I Do Not Like To Play With Toy Soldiers (And Other Neuroscientific Gems)

Here are excerpts from the panel discussion on the brain I moderated at the Franklin Institute. The scurrilous rumor about me and toy soldiers pops up about 4 minutes into Sam Wang’s discussion of false memories.

0 thoughts on “I Do Not Like To Play With Toy Soldiers (And Other Neuroscientific Gems)

  1. Carl,

    I spent an hour watching all of the speakers. Overall, terrific. A group of very articulate neuroscientists.

    Who was the audience?

    A couple of comments, before I forget. You say that the revolution in Neuroscience dates back 400 years, to the finding that the brain is the organ of the mind. That’s correct. But there have been a few quantal leaps, and certainly the past few years have witnessed a sudden public interest in Neuroscience coupled with pretty good advances. I’d say one of the huge steps involved Cajal and the Neuron doctrine. This was the first substantive step in the development of a computational model of how the brain could be the mind. This illustrates that progress depends as much on revolutionary ideas as advances in technology.

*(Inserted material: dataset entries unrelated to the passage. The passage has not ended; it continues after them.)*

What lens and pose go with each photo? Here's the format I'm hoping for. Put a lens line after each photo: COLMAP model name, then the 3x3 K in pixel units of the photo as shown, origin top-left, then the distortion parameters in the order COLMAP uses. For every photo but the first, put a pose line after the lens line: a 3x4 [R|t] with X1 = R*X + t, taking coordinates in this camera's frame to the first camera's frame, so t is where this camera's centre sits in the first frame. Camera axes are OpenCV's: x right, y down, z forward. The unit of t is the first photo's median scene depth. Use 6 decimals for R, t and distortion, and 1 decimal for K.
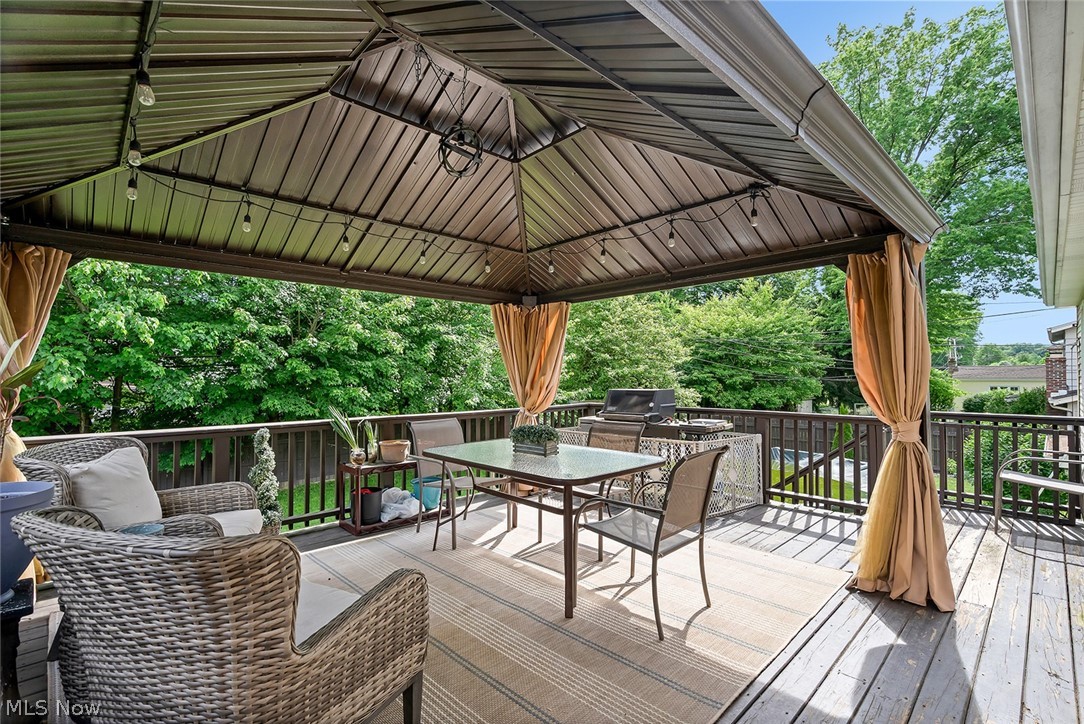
lens RADIAL K [[497.0, 0, 542.0], [0, 497.0, 362.0], [0, 0, 1]] dist [-0.000708, -0.000021]
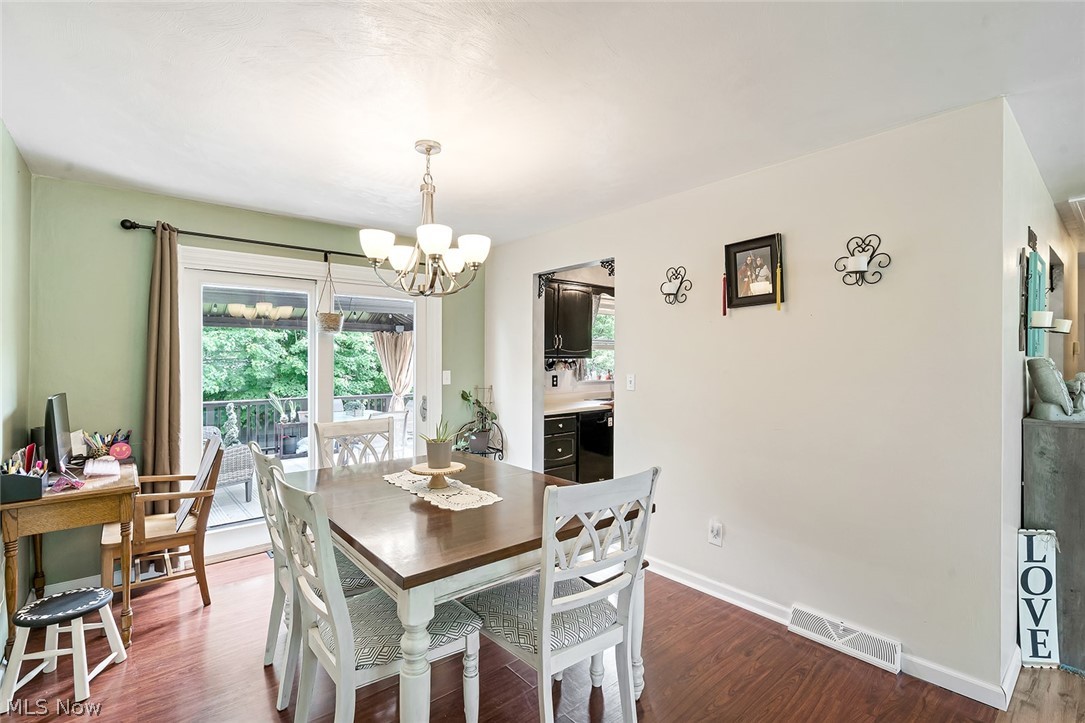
lens RADIAL K [[498.3, 0, 541.2], [0, 498.3, 359.3], [0, 0, 1]] dist [-0.005644, 0.000346]
pose [[0.997471, 0.002602, -0.071028, 0.311810], [-0.001052, 0.999761, 0.021859, -0.032620], [0.071068, -0.021729, 0.997235, -0.339676]]
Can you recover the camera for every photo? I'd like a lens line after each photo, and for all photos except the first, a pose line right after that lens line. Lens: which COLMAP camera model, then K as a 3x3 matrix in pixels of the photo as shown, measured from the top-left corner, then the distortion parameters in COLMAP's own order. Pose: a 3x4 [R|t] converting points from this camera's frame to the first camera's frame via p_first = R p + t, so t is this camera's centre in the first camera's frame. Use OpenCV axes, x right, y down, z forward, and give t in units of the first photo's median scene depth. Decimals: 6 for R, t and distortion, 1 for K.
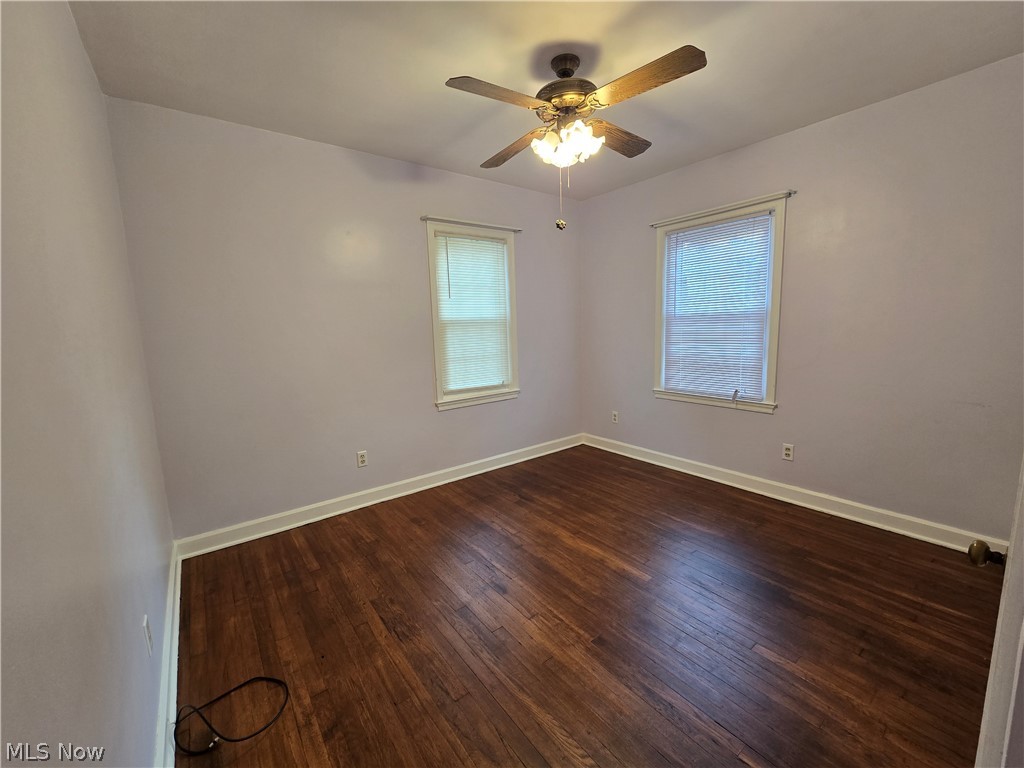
lens RADIAL K [[418.5, 0, 516.8], [0, 418.5, 383.8], [0, 0, 1]] dist [-0.003003, 0.000003]
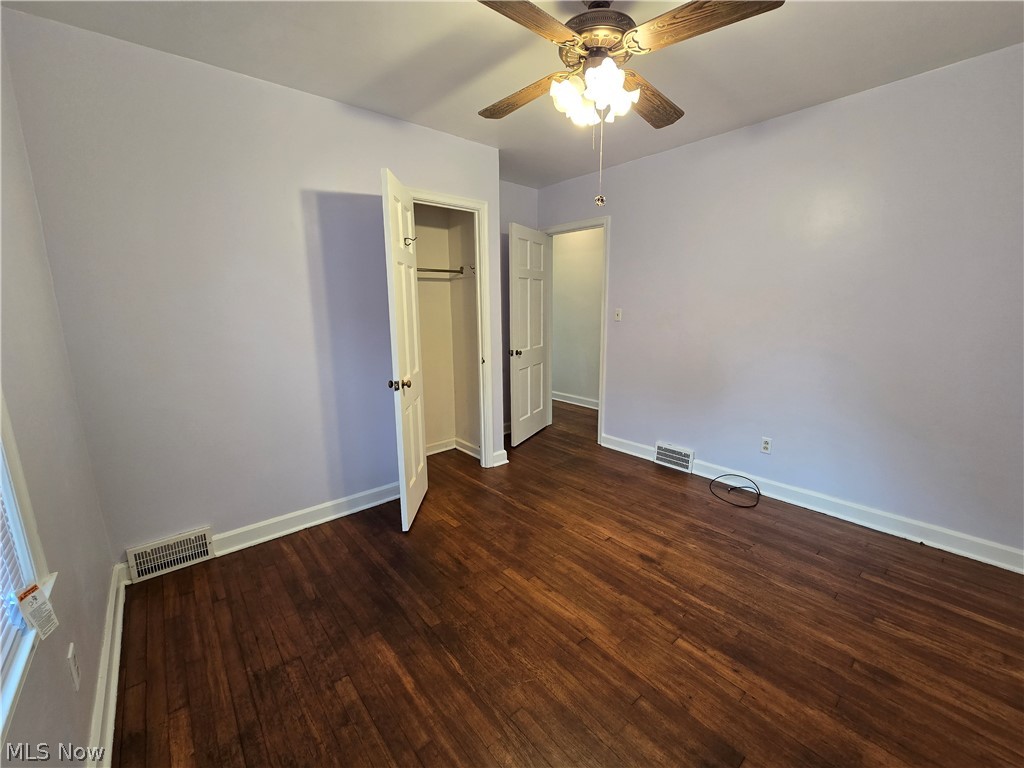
lens RADIAL K [[418.5, 0, 516.8], [0, 418.5, 383.8], [0, 0, 1]] dist [-0.003003, 0.000003]
pose [[-0.997715, 0.048341, -0.047200, 0.314946], [0.030076, 0.943357, 0.330414, -0.290420], [0.060500, 0.328240, -0.942655, 1.800228]]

    The develoment of computers is another big step. Computers demonstrate that computational processes can solve mind-like problems and, simultaneously, computers are the necessary tools for modeling brain function.

    Also, you and a number of other scientists were asked about the strengths and limitations of fMRI. I thought your answer was heading in the right direction, but didn’t go far enough. You talked about peppercorn resolution being insufficient (I’m not sure I know the size of a peppercorn). But without the ability to record the firing and interaction of individual neurons, fMRI points to the spot, but doesn’t address the question of what is happening there.

    Very enjoyable. Nice to see it online. Thanks.